# A rhombus shaped field has green grass for 18 cows to graze. If each side of the rhombus is 30 m and its longer diagonal is 48 m, how much area of grass field will each cow be getting?

**Solution:**

We will divide the given rhombus into two triangles, and by using Heron’s formula, we can calculate the area of triangles.

Heron formula for the area of a triangle = √s(s - a)(s - b)(s - c)

Where a, b and c are the sides of the triangle, and s = Semi-perimeter = Half the Perimeter of the triangle = (a + b + c)/2

Let the longer diagonal AC divides the rhombus ABCD into two congruent triangles.

For ∆ABC, a = b = 30 m, c = 48 m

And Semi Perimeter(s) = (a + b + c)/2

s = (30 + 30 + 48)/2

s = 108/2

s = 54 m

By using Heron’s formula,

Area of ΔABC = √s(s - a)(s - b)(s - c)

= √54(54 - 30)(54 - 30)(54 - 48)

= √54 × 24 × 24 × 6

Area of ΔABC = 432 m^{2}

Area of rhombus = 2 × Area of a ΔABC

= 2 × 432 m^{2}

= 864 m^{2}

Since, number of cows = 18

The area of grass field will each cow get = (Total area of the rhombus) / 18

= 864 m^{2}/18

= 48 m^{2}

Thus, each cow will be getting a 48 m^{2} area of the grass field.

**Video Solution:**

## A rhombus shaped field has green grass for 18 cows to graze. If each side of the rhombus is 30 m and its longer diagonal is 48 m, how much area of grass field will each cow be getting?
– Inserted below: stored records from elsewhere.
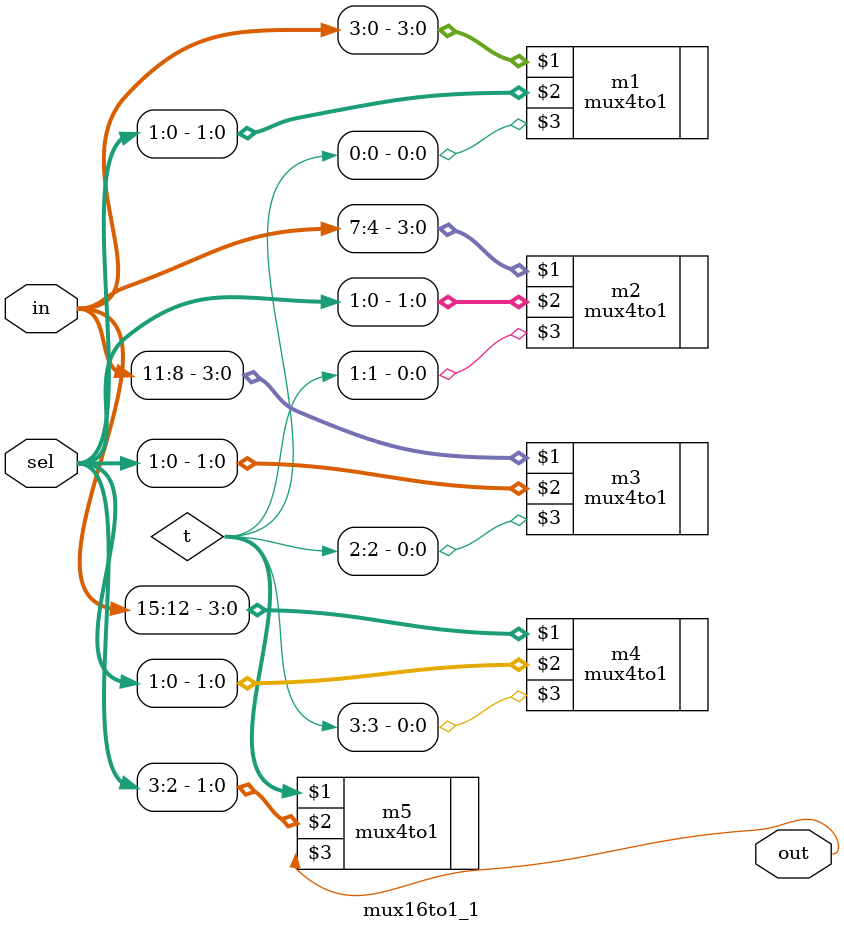
<source format=v>
module mux16to1_1(in,sel,out);

input [15:0]in;
input [3:0]sel;
output out;
wire [3:0]t;

mux4to1 m1(in[3:0],sel[1:0],t[0]);
mux4to1 m2(in[7:4],sel[1:0],t[1]);
mux4to1 m3(in[11:8],sel[1:0],t[2]);
mux4to1 m4(in[15:12],sel[1:0],t[3]);

mux4to1 m5(t[3:0],sel[3:2],out);
endmodule

</source>
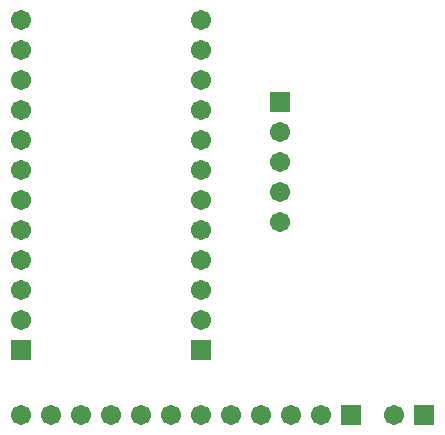
<source format=gts>
%FSTAX23Y23*%
%MOIN*%
%SFA1B1*%

%IPPOS*%
%ADD18R,0.067047X0.067047*%
%ADD19C,0.067047*%
%ADD20R,0.067047X0.067047*%
%LNmcu_ecg_combine_board-1*%
%LPD*%
G54D18*
X0292Y0136D03*
X02675D03*
G54D19*
X0282Y0136D03*
X01575D03*
X01675D03*
X01775D03*
X01875D03*
X01975D03*
X02075D03*
X02175D03*
X02275D03*
X02375D03*
X02475D03*
X02575D03*
X01574Y02674D03*
Y02574D03*
Y02474D03*
Y02374D03*
Y02274D03*
Y02174D03*
Y02074D03*
Y01974D03*
Y01874D03*
Y01774D03*
Y01674D03*
X0244Y02001D03*
Y02101D03*
Y02201D03*
Y02301D03*
X02174Y02674D03*
Y02574D03*
Y02474D03*
Y02374D03*
Y02274D03*
Y02174D03*
Y02074D03*
Y01974D03*
Y01874D03*
Y01774D03*
Y01674D03*
G54D20*
X01574Y01574D03*
X0244Y02401D03*
X02174Y01574D03*
M02*
</source>
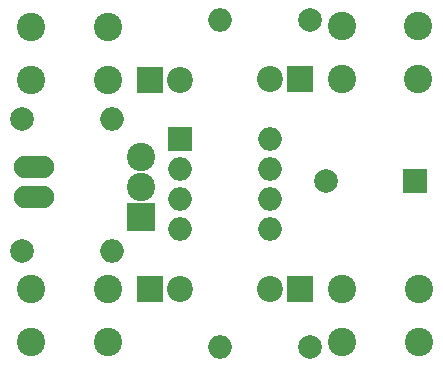
<source format=gbr>
G04 #@! TF.FileFunction,Soldermask,Bot*
%FSLAX46Y46*%
G04 Gerber Fmt 4.6, Leading zero omitted, Abs format (unit mm)*
G04 Created by KiCad (PCBNEW 4.0.7) date 02/01/18 03:58:40*
%MOMM*%
%LPD*%
G01*
G04 APERTURE LIST*
%ADD10C,0.100000*%
%ADD11R,2.000000X2.000000*%
%ADD12O,2.000000X2.000000*%
%ADD13O,3.410000X1.910000*%
%ADD14R,2.200000X2.200000*%
%ADD15C,2.200000*%
%ADD16C,2.000000*%
%ADD17C,2.400000*%
%ADD18R,2.400000X2.400000*%
G04 APERTURE END LIST*
D10*
D11*
X147701000Y-94996000D03*
D12*
X155321000Y-102616000D03*
X147701000Y-97536000D03*
X155321000Y-100076000D03*
X147701000Y-100076000D03*
X155321000Y-97536000D03*
X147701000Y-102616000D03*
X155321000Y-94996000D03*
D13*
X135382000Y-99949000D03*
X135382000Y-97409000D03*
D14*
X145161000Y-90043000D03*
D15*
X147701000Y-90043000D03*
D14*
X157861000Y-89916000D03*
D15*
X155321000Y-89916000D03*
D14*
X157861000Y-107696000D03*
D15*
X155321000Y-107696000D03*
D14*
X145161000Y-107696000D03*
D15*
X147701000Y-107696000D03*
D11*
X167640000Y-98552000D03*
D16*
X160040000Y-98552000D03*
X134366000Y-93345000D03*
D12*
X141986000Y-93345000D03*
D16*
X158750000Y-84963000D03*
D12*
X151130000Y-84963000D03*
D16*
X158750000Y-112649000D03*
D12*
X151130000Y-112649000D03*
D16*
X134366000Y-104521000D03*
D12*
X141986000Y-104521000D03*
D17*
X167894000Y-85416000D03*
X167894000Y-89916000D03*
X161394000Y-85416000D03*
X161394000Y-89916000D03*
X161417000Y-112196000D03*
X161417000Y-107696000D03*
X167917000Y-112196000D03*
X167917000Y-107696000D03*
X135128000Y-112196000D03*
X135128000Y-107696000D03*
X141628000Y-112196000D03*
X141628000Y-107696000D03*
X141605000Y-85543000D03*
X141605000Y-90043000D03*
X135105000Y-85543000D03*
X135105000Y-90043000D03*
D18*
X144399000Y-101600000D03*
D17*
X144399000Y-99060000D03*
X144399000Y-96560000D03*
M02*

</source>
### Class 9 Maths NCERT Solutions - Chapter 12 Exercise 12.2 Question 5:

**Summary:**

It is given that rhombus shaped field has green grass for 18 cows to graze. If each side of the rhombus is 30 m and its longer diagonal is 48 m, we have found that each cow would be getting an area of 48 m² to graze.